Ms. McKenna is expected to make a decision on or around March 22, barring any further delays in the review process that began in April, 2013. Malaysia’s state-owned Petronas leads the LNG consortium that is seeking to export the fuel to Asia as early as 2020.

“CEAA did not adequately consider decades of scientific research on salmon in the Skeena River estuary and instead relied on proponent-funded studies that were substantially more limited in scope and duration and that reached different conclusions compared to the larger body of available science,” the letter said. Supporters of the letter include aquatic ecologist David Schindler, former federal fisheries biologist Otto Langer, geologist Patrick McLaren and oceanographer Barb Faggetter.

Environment Canada is not commenting on whether it will meet the March 22 regulatory deadline for making a decision on the LNG facility. In January, Ms. McKenna announced that the Liberal government would review how the project might affect greenhouse-gas emissions (GHGs) from the production of natural gas needed to fill the pipeline. But she said the added hurdle would not delay the decision.

The draft report released on Feb. 10 warns that Pacific NorthWest LNG’s project near Prince Rupert will likely harm harbour porpoises and contribute to climate change. Earlier this month, the proponent sent in more information to CEAA to address those concerns.

Starting Feb. 10, the regulatory agency asked for feedback from the public and aboriginal groups. The number of comments submitted has skyrocketed to more than 10,000 since then. The 30-day comment period ends on Friday.

In a statement, CEAA defended its draft report: “The government of Canada is committed to conducting high-quality, thorough and science-based environmental assessments that are fair, transparent and that take into account the views of Canadians and indigenous peoples.”

The regulator also said government scientists have taken a close look at the LNG terminal’s impact on Flora Bank. “If the project is ultimately allowed to proceed to the permitting phase, mitigation measures to protect salmon habitat within Flora Bank and the Skeena River estuary, identified during the federal environmental assessment, would be developed into legally binding conditions.”

CEAA’s draft report included both its traditional assessment of the GHGs from the project itself and the department’s evaluation of the upstream emissions.
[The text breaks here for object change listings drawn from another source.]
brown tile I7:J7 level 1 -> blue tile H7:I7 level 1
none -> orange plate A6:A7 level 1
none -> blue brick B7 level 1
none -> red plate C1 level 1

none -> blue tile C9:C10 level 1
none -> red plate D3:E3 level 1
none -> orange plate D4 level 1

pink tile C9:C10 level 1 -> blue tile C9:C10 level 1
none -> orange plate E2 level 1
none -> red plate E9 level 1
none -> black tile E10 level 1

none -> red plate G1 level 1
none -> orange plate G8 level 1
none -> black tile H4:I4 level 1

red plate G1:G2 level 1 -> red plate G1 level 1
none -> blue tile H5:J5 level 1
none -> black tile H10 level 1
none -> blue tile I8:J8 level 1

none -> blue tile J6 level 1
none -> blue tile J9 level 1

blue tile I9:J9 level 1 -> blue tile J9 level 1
In both cases, the agency concluded the climate impact would be “high in magnitude, continuous, irreversible and global in extent.” Pacific NorthWest LNG argues the Canadian climate impact would be greatly offset by the use of the natural gas to replace coal or diesel in Asia, but CEAA said that analysis is outside its scope.
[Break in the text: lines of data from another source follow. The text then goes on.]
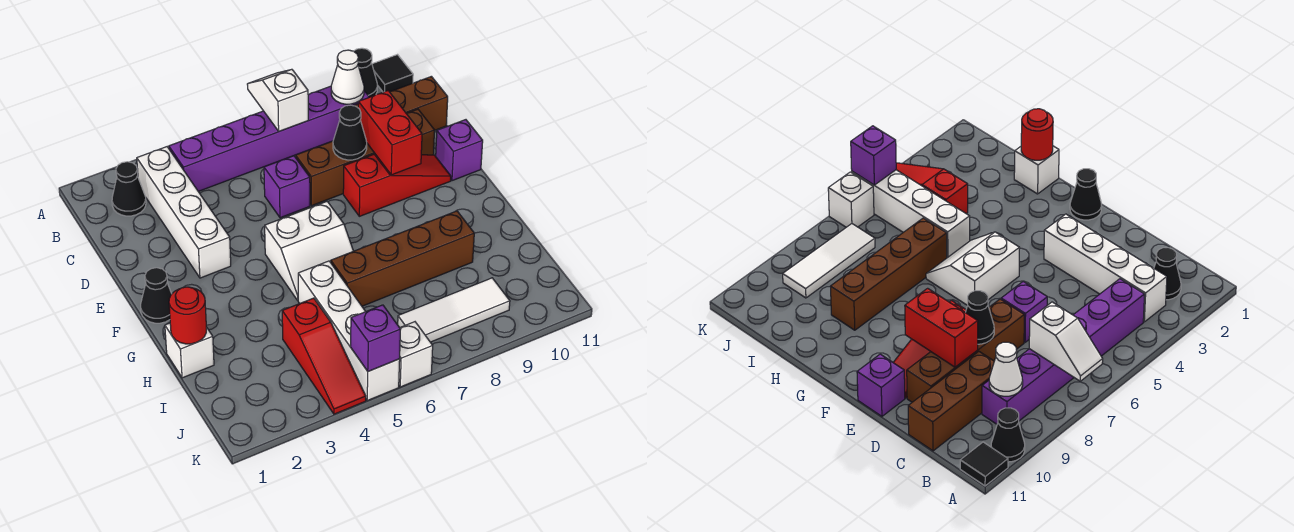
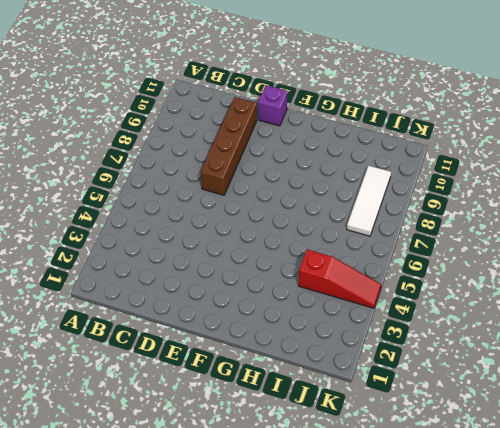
none -> black cone A10 level 1
none -> black tile A11 level 1
none -> black cone B2 level 1

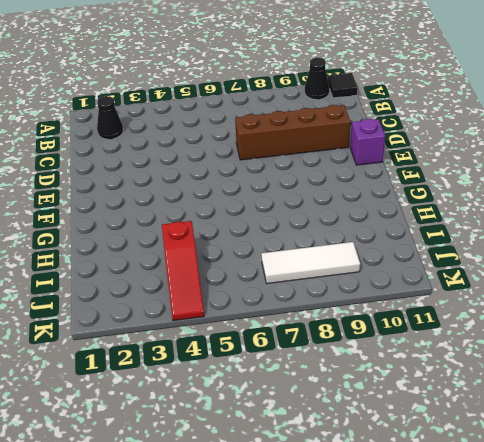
none -> white brick B3:E3 level 1
none -> purple brick B4:B9 level 1
none -> brown brick C9:C11 level 1

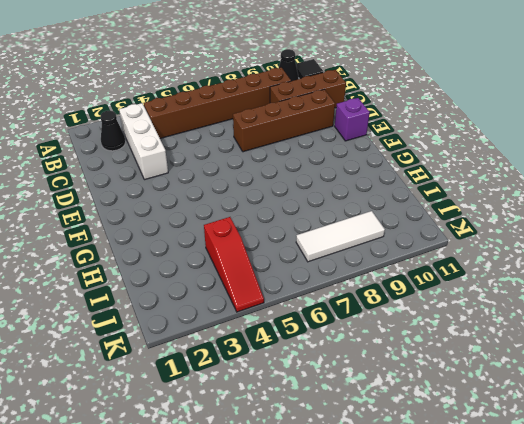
white brick B3:D3 level 1 -> white brick B3:E3 level 1
brown brick B4:B9 level 1 -> purple brick B4:B9 level 1
none -> purple brick D6 level 1
none -> red slope E8:E10 level 1 top 8
none -> black cone F1 level 1

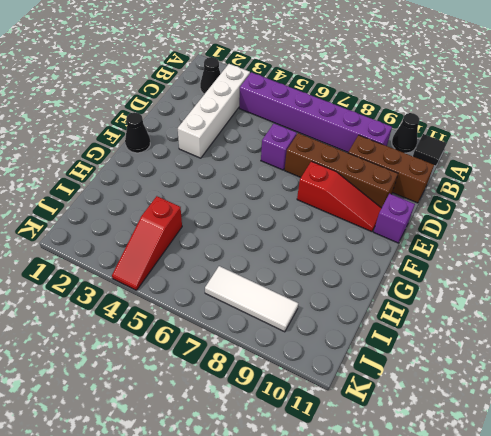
none -> white slope F5:G6 level 1 top F
none -> white brick H1 level 1
none -> white brick H5:K5 level 1

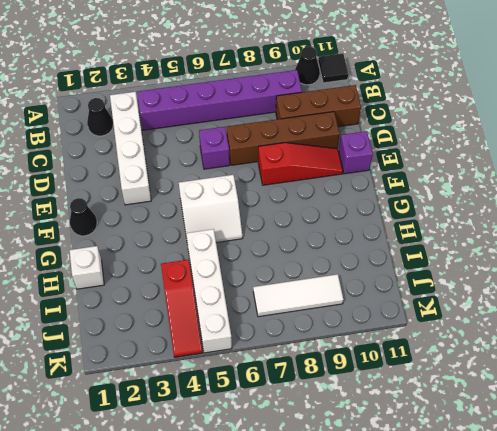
none -> brown brick H6:H9 level 1
none -> white brick K6 level 1
none -> white slope A7:B7 level 2 top B

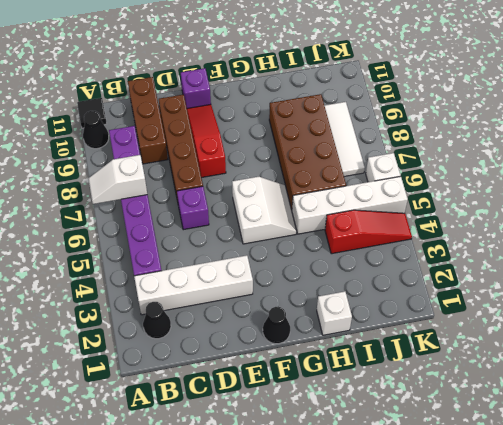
brown brick H6:I9 level 1 -> brown brick H6:H9 level 1
none -> white cone B9 level 2
none -> black cone D8 level 2
none -> red brick D9:E9 level 2

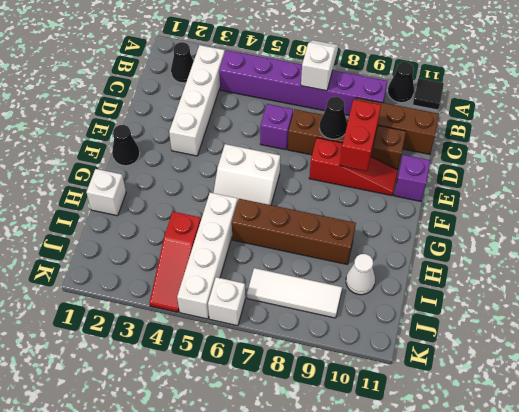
white cone I10 level 1 -> white cone B9 level 2
none -> red round brick H1 level 2
none -> purple brick K5 level 2

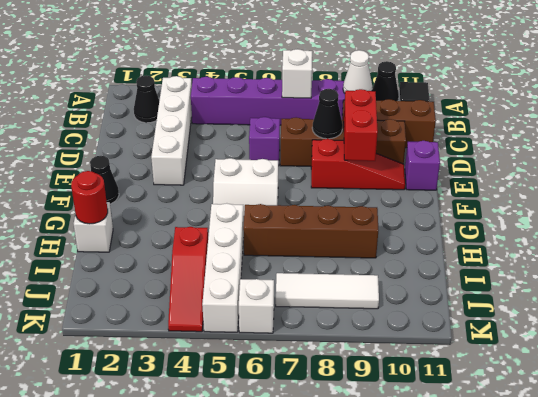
none -> purple brick K5 level 2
On Tuesday, U.S. climate envoy Todd Stern praised Ms. McKenna’s leadership at the recent Paris summit. But the minister now must decide whether to approve the Pacific NorthWest LNG facility that could be the third-largest source of GHGs in Canada’s oil and gas industry.

Pacific NorthWest LNG president Michael Culbert said the consortium has enjoyed a constructive relationship with Ottawa. “We look forward to the conclusion of the public comment period of the draft report and, ultimately, a decision by the government of Canada on our project in due course,” he said in a statement this week.